La Suprema Corte di Cassazione sez. Penale I, del 16 settembre 2015 n. 37606 ha sancito la sussistenza del dolo eventuale di omicidio in un’ipotesi di sinistro mortale.

Il caso da cui si è giunti alla suddetta sentenza è quello di un uomo che alla guida di un’autovettura, poiché in stato di ebbrezza non si fermava ad un posto di blocco e conseguentemente veniva inseguito dagli Agenti di Polizia. Durante l’inseguimento il conducente travolgeva un pedone provocandone la morte.

Sia in primo che secondo grado in capo all’uomo era stato riconosciuto l’omicidio doloso sorretto da dolo eventuale, invece che da colpa cosciente come sostenuto dal suo difensore.

Come da consolidata giurisprudenza (Cass. sez. pen. I, 30694/11) sussisterebbe omicidio sorretto da dolo diretto ed alternativo invece che il reato di lesioni personali quando l’agente vuole come scelta equipollente, la morte o il grave ferimento della vittima. Sarebbe dunque configurabile l’omicidio doloso con dolo diretto ed alternativo, se il tipo di arma usata, la parte del corpo dell’offeso raggiunta dall’arma e la profondità della ferita facciano ritenere che in capo al soggetto agente vi sia l’animus necandi.

Il dolo eventuale si configura quando l’agente, pur rappresentandosi l’eventualità di poter realizzare un evento più grave, non avrebbe agito diversamente anche se di esso avesse avuto la certezza e dell’evento non voluto ha comunque accettato il rischio che si verificasse (Cass. pen. Sez. Un., 26 novembre 2009 n. 12433).

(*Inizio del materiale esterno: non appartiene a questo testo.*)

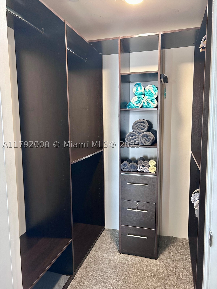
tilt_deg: -6.4
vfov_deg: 67.3
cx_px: 108
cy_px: 144
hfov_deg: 53.1
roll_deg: +0.7
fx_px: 217
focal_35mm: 26
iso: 400
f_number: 1.5
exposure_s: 1/60
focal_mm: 5.7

Dunque, ad avviso della Suprema Corte, la condotta dell’imputato nel caso suddetto, non poteva che rientrare nel dolo eventuale, infatti era stata completamente difforme da quella imposta dalle regole del codice della strada: egli marciava in centro abitato con velocità di molto superiore a quella consentita ed inoltre in seguito al sinistro riprendeva la fuga non preoccupandosi minimamente del ferito.

Infatti, la differenza tra il dolo eventuale e la colpa cosciente è il diverso atteggiamento psicologico dell’agente che, nel primo caso, come nel caso di specie,accetta il rischio che si realizzi un evento diverso non voluto direttamente, mentre nel secondo, nonostante la stessa prospettazione, l’agente respinge il richio, confidando nella propria capacità di controllare l’azione.